Item 7.01 | Regulation FD Disclosure. |
On December 17, 2024, Biomea Fusion, Inc. (the “Company”) issued a press release announcing topline data from the Phase II portion of COVALENT-111, the Company’s clinical trial of its lead product candidate, icovamenib, in type 2 diabetes. A copy of the press release is furnished herewith as Exhibit 99.1 to this Current Report on Form 8-K.
The Company also hosted a conference call and live webcast to discuss the interim clinical data on December 17, 2024 at 8:00 a.m.
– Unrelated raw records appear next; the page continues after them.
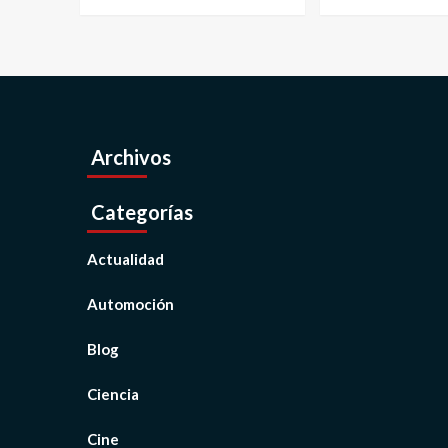
Archivos
Categorías
Actualidad
Automoción
Blog
Ciencia
Cine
E.T. The Company has made available a slide presentation to accompany the call, a copy of which is furnished herewith as Exhibit 99.2 to this Current Report on Form 8-K.
The information in this Item 7.01, including Exhibit 99.1 and Exhibit 99.2 attached hereto, is intended to be furnished and shall not be deemed “filed” for purposes of Section 18 of the Securities Exchange Act of 1934, as amended (the “Exchange Act”), or otherwise subject to the liabilities of that section, nor shall it be deemed incorporated by reference in any filing under the Securities Act of 1933, as amended (the “Securities Act”), or the Exchange Act, except as expressly set forth by specific reference in such filing.
On December 17, 2024, the Company reported positive topline results from its ongoing Phase II COVALENT-111 Study in patients with type 2 diabetes (“T2D”). Icovamenib met the primary endpoint, displaying a meaningful statistically significant placebo-corrected mean reduction in HbA1c at Week 26 in the prespecified per protocol patient population. Specifically, Arm B, the larger patient set from the two 12-week dosing arms, demonstrated a statistically significant reduction in HbA1c compared to placebo in all patients treated in the Per Protocol Patient population. In a post-hoc analysis of patients receiving at least one anti-diabetic medication, all active dosing arms combined as well as Arm B demonstrated a statistically significant reduction in HbA1c compared to placebo. Best response was achieved in target, beta-cell deficient patients on one or more antidiabetic agents at baseline (Arm B, n=7), showing a placebo-adjusted mean reduction of 1.47% in HbA1c at Week 26 with statistical significance, after only 12 weeks of dosing with 100 mg icovamenib. Additionally it was noted that icovamenib was generally well-tolerated, with no adverse-event related discontinuations, no hypoglycemic events, and no related serious adverse events.
The purpose of COVALENT-111 is to identify the optimal dose and the patient population to advance with icovamenib in late-stage clinical development. The topline data at Week 26 supports that 12-weeks of treatment of consistent 100 mg once-daily exposure, Arm B, was the best performing dose scheme, and the insulin-deficient patient population (SIDD and MARD patients) were the best responding subjects. The SIDD and MARD subgroups are known to demonstrate the lowest beta-cell function and lowest fasting c-peptide of the four phenotypes. COVALENT-111 is a double-blinded, randomized, 3:1 placebo-controlled trial that has enrolled adult patients diagnosed with T2D within the last 7 years, who had HbA1c levels between 7.0% and 10.5%, and a body mass index (BMI) between 25 and 40 kg/m². At baseline, all participants were receiving treatment with diet and exercise and were uncontrolled with up to three antidiabetic medications. Icovamenib was investigated in three different dosing arms with a primary follow up after 26 weeks, which the Company reported on: Arm A at 100mg QD (once daily) for 8 weeks, Arm B at 100mg QD for 12 weeks, and Arm C at 100 mg QD for 8 weeks and 100mg BID (twice daily) for 4 weeks. The study enrolled a total of 225 patients who received at least one dose of icovamenib and were considered evaluable for the modified intent-to-treat population. Dosing was interrupted for many patients due to an interim clinical hold imposed by the U.S. Food and Drug Administration (the “FDA”). This topline efficacy analysis focuses on those patients who had completed at least 80% of their assigned dosing schedule prior to the clinical hold, the Per Protocol Patient population, and includes a post-hoc analysis of the subgroup (90% of Per Protocol Patients) who were treated with one or more anti-hyperglycemic therapies at baseline (n=168).
Based on these initial results and the upcoming 52-week readout in the second half 2025, we plan to engage with the FDA to discuss the data. This meeting will provide an opportunity to align with FDA on how to further advance icovamenib as a first-in-class menin inhibitor therapy for T2D.